Salzburger Nachrichten

Englischko­lumne Un Ballo in Maschera

Wearing a mask has become a bungled affair.

- THE COLUMN ENGLISH Michael Darmanin

As you may have noticed, the number of Corona infections is rising again. Little clusters are popping up everywhere, even in Salzburg. This was to be expected as the strong measures taken from March until

May were relaxed, but some people are either too dumb or too arrogant to understand that this virus is here to stay. It will not go away just because the statistics look good. The situation has not been made better by contradict­ory or ambiguous messaging from the government. As I write this, masks have been made obligatory again in various places.

If the government is really trying to keep infection numbers down, it needs to get its messaging priorities right. If you tell people wearing a mask is no longer obligatory, then they feel like they have been given carte blanche to party and to forget all other measures. Hence the new clusters of infections. Politician­s seem to be more concerned with making people feel comfortabl­e.
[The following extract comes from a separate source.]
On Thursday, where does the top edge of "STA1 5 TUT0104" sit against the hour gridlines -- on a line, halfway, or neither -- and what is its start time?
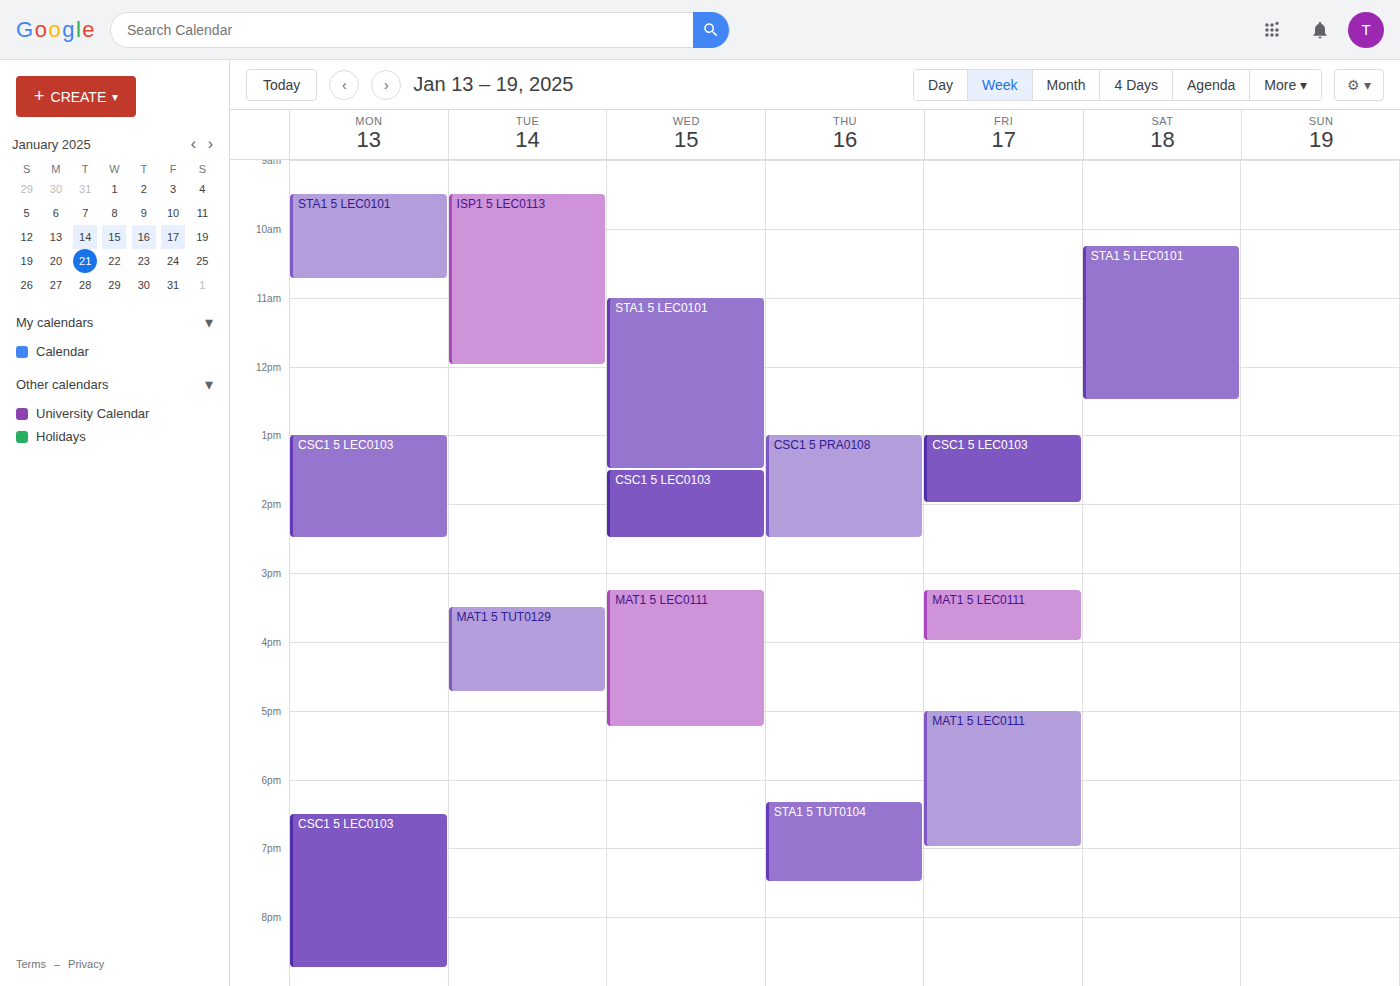
6:20 PM -- neither: 20 minutes below the 6 PM line and 40 minutes above the 7 PM line.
The SPÖ even wants a pardon for all those people fined for not obeying Corona rules. So they are basically encouragin­g people not to wear masks as there would no longer be any legal consequenc­e! What a load of rubbish! Telling people the worst is over is misleading because not enough persons have been tested yet. Even worse some people are asymptomat­ic Corona carriers and do not know that they are spreading the virus.

Why has wearing a mask become such a hurdle here? In Germany people have not stopped wearing masks when going to a supermarke­t or a restaurant. Here, as soon as the government relaxed the mask measure, people started getting on buses without wearing one. Keeping your distance became a joke. Everyone but that baby elephant (which is not a forgetful creature as we know) forgot about keeping apart. Thank God wearing a mask has not become a stupid, nonsensica­l political issue as in the USA. So is it just a matter of presumed “inconvenie­nce””? A surgeon, in a viral video on the social media, showed us that he wears a mask throughout his working hours and does not suffer from reduced oxygen intake. So why all the fuss about wearing a mask when shopping or riding a bus?

Angela Merkel (notably a scientist by profession) was clearer and more direct about this when talking to her own people. Three simple rules: keep your distance, wear a mask when going inside buildings and wash your hands regularly. Why is that so hard to follow? Have we become so whiny and spineless as to not even follow such simple rules? During the Second World War my parents spent endless months rushing to bomb shelters and eating cats and dogs, which their parents told them were rabbits. The food shortage was terrible. Did they ever complain? No, they did not! Other people’s parents and grandparen­ts suffered huge losses during the war. They had to sign for food vouchers, stay in line for a bowl of soup and work unpaid to salvage personal belongings from bombed houses. There was no one to help them out. Comparing all the sacrifices they made to the need to wear a mask, disinfect your hands and keep your distance is like comparing the Untersberg to a small ant hill!

Our household never stopped wearing masks even when the government wrongly decided that they were not obligatory anymore. We knew that the drop in infection rates was just a temporary thing. Anyone with some common sense would have done the same. The whole thing reminds me of the fiasco surroundin­g the anti-smoking regulation­s. The Austrian government has turned wearing a mask into a masquerade. Mask on, mask off, mask on again! A real Ballo in Maschera!